Miré de reojo la bañera y me pregunté si podría desangrarle allí, pero deseché la idea al momento. No dejar rastros en ningún sitio implicaba no tirar cinco litros de sangre por el desagüe. Y, además, yo nunca podría meter un cuerpo de cien kilos en la bañera. Ya sería bastante complicado llevar su cuerpo desde el cuarto de estar hasta el suelo del cuarto de baño. Ese problema aún no lo había resuelto. No necesitaba más complicaciones. Tener un cubo para la arteria carótida y otro para la arteria femoral debería de ser suficiente. Asentí para mí misma, satisfecha de mis nuevos conocimientos. Después fui a la cocina a buscar bolsas de plástico y cinta adhesiva. Lo primero que envolví en plástico fue la pequeña cabeza del cerdo. No podía soportar la sensación de que las cuencas de los ojos vacías me miraran.

Una hora después había en el recibidor diez bolsas de basura perfectamente cerradas. Y el cuarto de baño estaba limpio como los chorros del oro. Miré el reloj y me pregunté dónde podía tirar el cadáver de un cerdo despedazado. Una vez más me arrepentí de no haber pensado las cosas con más detenimiento antes de poner en marcha la operación.

Llené dos bolsas azules de Ikea con los paquetes de los trozos del cerdo. Me colgué una de ellas en cada hombro, salí del apartamento, cerré la puerta y bajé en el ascensor hasta el sótano, donde estaba el garaje, y allí las metí en el maletero de mi coche. Ya en el coche, al principio no era capaz de decidir hacia dónde conducir, sentía que tenía el cerebro totalmente agotado, pero cuando un coche empezó a pitar detrás de mí, giré a la izquierda por la calle Badhus y empecé a conducir en dirección a Skara.

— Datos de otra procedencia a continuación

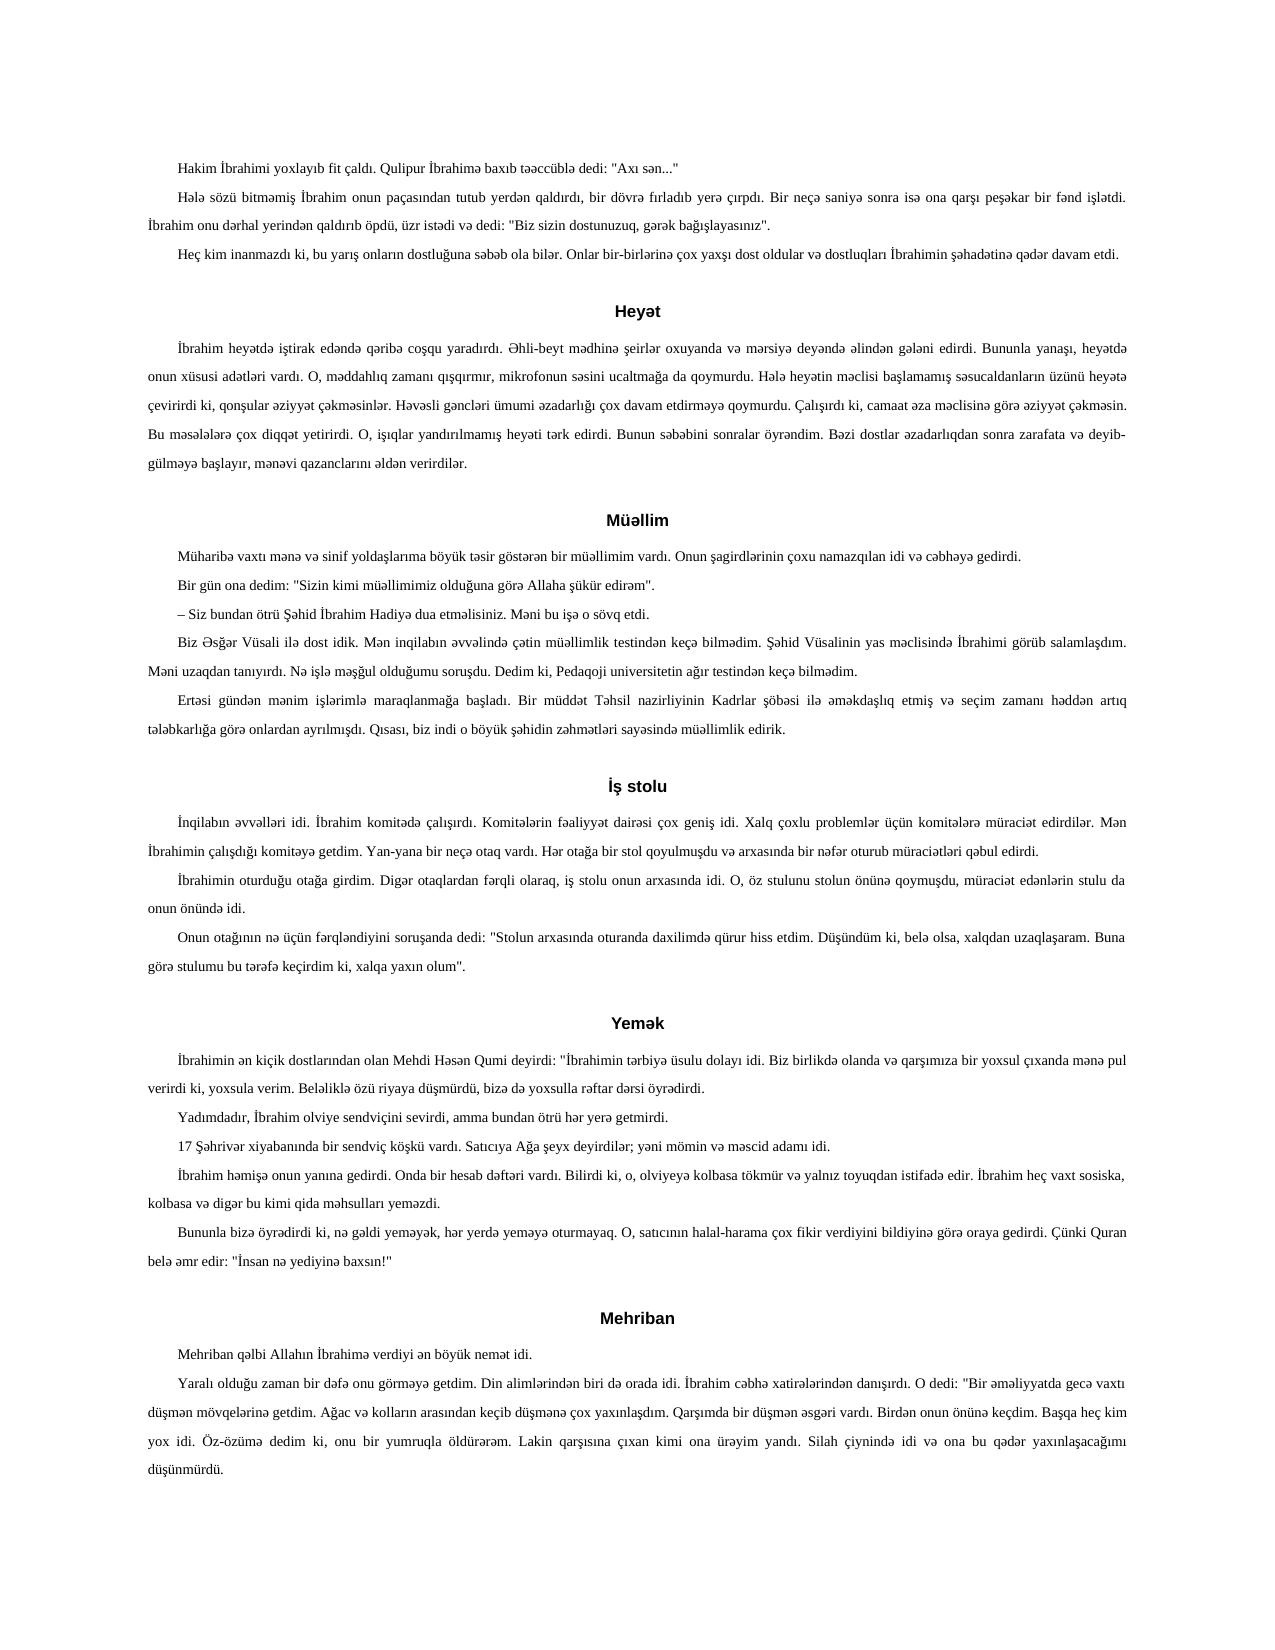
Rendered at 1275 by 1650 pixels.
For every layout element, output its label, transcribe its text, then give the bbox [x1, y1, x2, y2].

text Onun otağının nə üçün fərqləndiyini soruşanda dedi: "Stolun arxasında oturanda daxilimdə qürur hiss etdim. Düşündüm ki, belə olsa, xalqdan uzaqlaşaram. Buna görə stulumu bu tərəfə keçirdim ki, xalqa yaxın olum". [148, 917, 1127, 974]
text Biz Əsğər Vüsali ilə dost idik. Mən inqilabın əvvəlində çətin müəllimlik testindən keçə bilmədim. Şəhid Vüsalinin yas məclisində İbrahimi görüb salamlaşdım. Məni uzaqdan tanıyırdı. Nə işlə məşğul olduğumu soruşdu. Dedim ki, Pedaqoji universitetin ağır testindən keçə bilmədim. [148, 622, 1127, 680]
text Hələ sözü bitməmiş İbrahim onun paçasından tutub yerdən qaldırdı, bir dövrə fırladıb yerə çırpdı. Bir neçə saniyə sonra isə ona qarşı peşəkar bir fənd işlətdi. İbrahim onu dərhal yerindən qaldırıb öpdü, üzr istədi və dedi: "Biz sizin dostunuzuq, gərək bağışlayasınız". [148, 176, 1127, 234]
text İbrahimin ən kiçik dostlarından olan Mehdi Həsən Qumi deyirdi: "İbrahimin tərbiyə üsulu dolayı idi. Biz birlikdə olanda və qarşımıza bir yoxsul çıxanda mənə pul verirdi ki, yoxsula verim. Beləliklə özü riyaya düşmürdü, bizə də yoxsulla rəftar dərsi öyrədirdi. [148, 1039, 1127, 1097]
text İnqilabın əvvəlləri idi. İbrahim komitədə çalışırdı. Komitələrin fəaliyyət dairəsi çox geniş idi. Xalq çoxlu problemlər üçün komitələrə müraciət edirdilər. Mən İbrahimin çalışdığı komitəyə getdim. Yan-yana bir neçə otaq vardı. Hər otağa bir stol qoyulmuşdu və arxasında bir nəfər oturub müraciətləri qəbul edirdi. [148, 802, 1127, 859]
text Bir gün ona dedim: "Sizin kimi müəllimimiz olduğuna görə Allaha şükür edirəm". [148, 565, 1127, 593]
text Yaralı olduğu zaman bir dəfə onu görməyə getdim. Din alimlərindən biri də orada idi. İbrahim cəbhə xatirələrindən danışırdı. O dedi: "Bir əməliyyatda gecə vaxtı düşmən mövqelərinə getdim. Ağac və kolların arasından keçib düşmənə çox yaxınlaşdım. Qarşımda bir düşmən əsgəri vardı. Birdən onun önünə keçdim. Başqa heç kim yox idi. Öz-özümə dedim ki, onu bir yumruqla öldürərəm. Lakin qarşısına çıxan kimi ona ürəyim yandı. Silah çiynində idi və ona bu qədər yaxınlaşacağımı düşünmürdü. [148, 1363, 1127, 1478]
subtitle Mehriban [148, 1294, 1127, 1328]
text Hakim İbrahimi yoxlayıb fit çaldı. Qulipur İbrahimə baxıb təəccüblə dedi: "Axı sən..." [148, 148, 1127, 176]
text Bununla bizə öyrədirdi ki, nə gəldi yeməyək, hər yerdə yeməyə oturmayaq. O, satıcının halal-harama çox fikir verdiyini bildiyinə görə oraya gedirdi. Çünki Quran belə əmr edir: "İnsan nə yediyinə baxsın!" [148, 1212, 1127, 1269]
text – Siz bundan ötrü Şəhid İbrahim Hadiyə dua etməlisiniz. Məni bu işə o sövq etdi. [148, 593, 1127, 622]
text 17 Şəhrivər xiyabanında bir sendviç köşkü vardı. Satıcıya Ağa şeyx deyirdilər; yəni mömin və məscid adamı idi. [148, 1126, 1127, 1154]
text Ertəsi gündən mənim işlərimlə maraqlanmağa başladı. Bir müddət Təhsil nazirliyinin Kadrlar şöbəsi ilə əməkdaşlıq etmiş və seçim zamanı həddən artıq tələbkarlığa görə onlardan ayrılmışdı. Qısası, biz indi o böyük şəhidin zəhmətləri sayəsində müəllimlik edirik. [148, 680, 1127, 737]
subtitle Heyət [148, 288, 1127, 321]
text Yadımdadır, İbrahim olviye sendviçini sevirdi, amma bundan ötrü hər yerə getmirdi. [148, 1097, 1127, 1126]
text Mehriban qəlbi Allahın İbrahimə verdiyi ən böyük nemət idi. [148, 1334, 1127, 1363]
subtitle Müəllim [148, 496, 1127, 530]
subtitle Yemək [148, 999, 1127, 1033]
text İbrahim heyətdə iştirak edəndə qəribə coşqu yaradırdı. Əhli-beyt mədhinə şeirlər oxuyanda və mərsiyə deyəndə əlindən gələni edirdi. Bununla yanaşı, heyətdə onun xüsusi adətləri vardı. O, məddahlıq zamanı qışqırmır, mikrofonun səsini ucaltmağa da qoymurdu. Hələ heyətin məclisi başlamamış səsucaldanların üzünü heyətə çevirirdi ki, qonşular əziyyət çəkməsinlər. Həvəsli gəncləri ümumi əzadarlığı çox davam etdirməyə qoymurdu. Çalışırdı ki, camaat əza məclisinə görə əziyyət çəkməsin. Bu məsələlərə çox diqqət yetirirdi. O, işıqlar yandırılmamış heyəti tərk edirdi. Bunun səbəbini sonralar öyrəndim. Bəzi dostlar əzadarlıqdan sonra zarafata və deyib-gülməyə başlayır, mənəvi qazanclarını əldən verirdilər. [148, 327, 1127, 471]
text İbrahimin oturduğu otağa girdim. Digər otaqlardan fərqli olaraq, iş stolu onun arxasında idi. O, öz stulunu stolun önünə qoymuşdu, müraciət edənlərin stulu da onun önündə idi. [148, 859, 1127, 917]
subtitle İş stolu [148, 762, 1127, 796]
text İbrahim həmişə onun yanına gedirdi. Onda bir hesab dəftəri vardı. Bilirdi ki, o, olviyeyə kolbasa tökmür və yalnız toyuqdan istifadə edir. İbrahim heç vaxt sosiska, kolbasa və digər bu kimi qida məhsulları yeməzdi. [148, 1154, 1127, 1212]
text Heç kim inanmazdı ki, bu yarış onların dostluğuna səbəb ola bilər. Onlar bir-birlərinə çox yaxşı dost oldular və dostluqları İbrahimin şəhadətinə qədər davam etdi. [148, 234, 1127, 263]
text Müharibə vaxtı mənə və sinif yoldaşlarıma böyük təsir göstərən bir müəllimim vardı. Onun şagirdlərinin çoxu namazqılan idi və cəbhəyə gedirdi. [148, 536, 1127, 565]
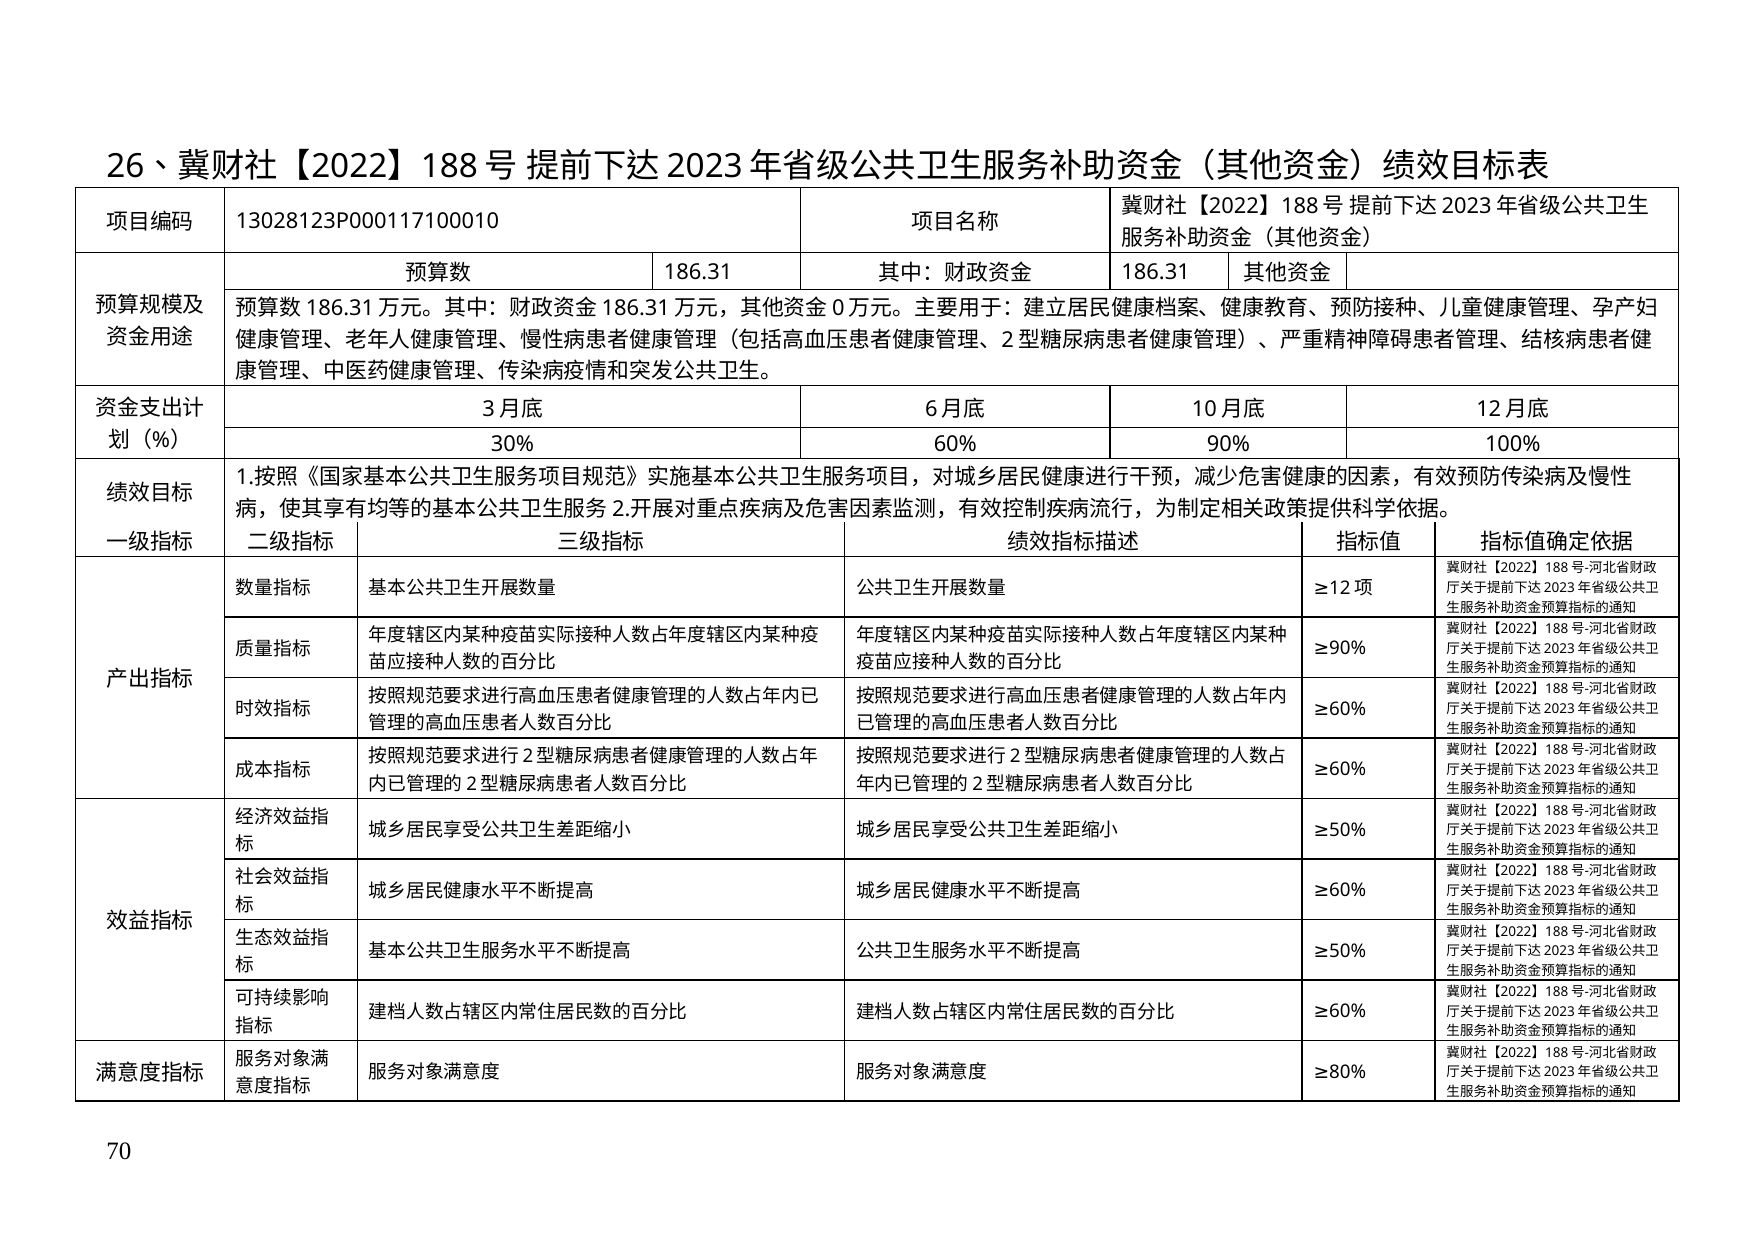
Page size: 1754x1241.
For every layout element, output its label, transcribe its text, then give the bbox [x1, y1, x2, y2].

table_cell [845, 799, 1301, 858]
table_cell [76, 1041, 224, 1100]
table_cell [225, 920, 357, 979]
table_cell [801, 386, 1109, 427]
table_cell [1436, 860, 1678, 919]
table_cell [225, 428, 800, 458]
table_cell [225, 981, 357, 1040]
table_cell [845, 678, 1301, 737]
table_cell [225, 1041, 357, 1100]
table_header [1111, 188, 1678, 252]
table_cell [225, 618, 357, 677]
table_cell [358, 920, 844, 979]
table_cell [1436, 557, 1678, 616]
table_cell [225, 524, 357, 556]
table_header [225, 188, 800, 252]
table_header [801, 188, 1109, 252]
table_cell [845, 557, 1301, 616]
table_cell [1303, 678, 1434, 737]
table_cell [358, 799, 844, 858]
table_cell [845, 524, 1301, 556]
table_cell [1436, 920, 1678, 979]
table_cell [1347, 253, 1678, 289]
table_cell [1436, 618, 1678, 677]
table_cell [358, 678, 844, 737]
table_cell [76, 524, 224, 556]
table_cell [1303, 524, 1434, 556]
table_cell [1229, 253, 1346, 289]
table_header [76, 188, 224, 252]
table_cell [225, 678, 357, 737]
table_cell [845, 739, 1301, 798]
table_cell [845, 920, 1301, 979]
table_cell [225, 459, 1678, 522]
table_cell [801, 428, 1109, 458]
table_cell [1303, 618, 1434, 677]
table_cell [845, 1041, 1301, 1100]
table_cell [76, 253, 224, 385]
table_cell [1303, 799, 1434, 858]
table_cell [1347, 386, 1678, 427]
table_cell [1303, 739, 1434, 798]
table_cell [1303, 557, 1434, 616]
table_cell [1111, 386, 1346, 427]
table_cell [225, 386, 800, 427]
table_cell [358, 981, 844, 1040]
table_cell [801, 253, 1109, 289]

Al pasar junto a la iglesia de Våmb me crucé con un coche de policía. Sentí cómo se apoderaba de mí el pánico, estaba convencida de que iban a dar la vuelta, pararme, encontrar el cerdo despedazado y hacerme confesar todos mis planes.

Pero el coche de la policía siguió conduciendo tranquilamente. Yo no seguí igual de tranquila.

En la salida hacia Hagmanstorpet dejé la N-49 y me adentré en el bosque por un camino de grava. Dejé atrás tres granjas, dos a la derecha del camino y una a la izquierda, y seguí hacia delante sin saber muy bien adónde iba. Después de siete kilómetros se acabó el camino y me encontré delante de una turbera.

Recordé el artículo donde el policía Jörgen Hermansen decía que el barro ralentiza el proceso de descomposición, pero no tenía fuerzas para pensar más en ello.

Saqué las bolsas y las hundí lentamente una tras otra en el agua oscura, hasta que todo el cerdo desapareció.

Me miré las manos, los pantalones y las botas llenas de barro y comprobé que tenía que ir mejor preparada la próxima vez.

Cuaderno de las magdalenas, 28 de febrero:

1. Comprar dos cubos de diez litros.

2. Cosas de peso, para asegurarme de que las bolsas no salgan a la superficie:

¿Piedras?

¿Arena?

3. Comprar un rollo grande de bolsas de basura negras.

4. Comprar dos pares de guantes de goma y un chubasquero para usar durante el despiece.

5. Comprar unas botas de goma buenas, dos tallas más grandes por lo menos, para que no puedan obtener pistas de las huellas.

6. Comprar plantillas para ajustar las botas.

¡Atención!

Recordar, sacado de la enciclopedia: rigidez del cadáver, rígor mortis, es la pérdida de la elasticidad de los músculos que hace que los tejidos se vuelvan rígidos; aparece gradualmente durante las diez o doce primeras horas después de la muerte y la rigidez es completa a las catorce horas. La rigidez se produce por la falta de oxígeno en las células de los músculos y por eso estos permanecen en la posición que se encontraban cuando se produjo dicha falta de oxígeno. El rígor mortis desaparece cuando comienza la descomposición de la estructura interna de las células de los músculos.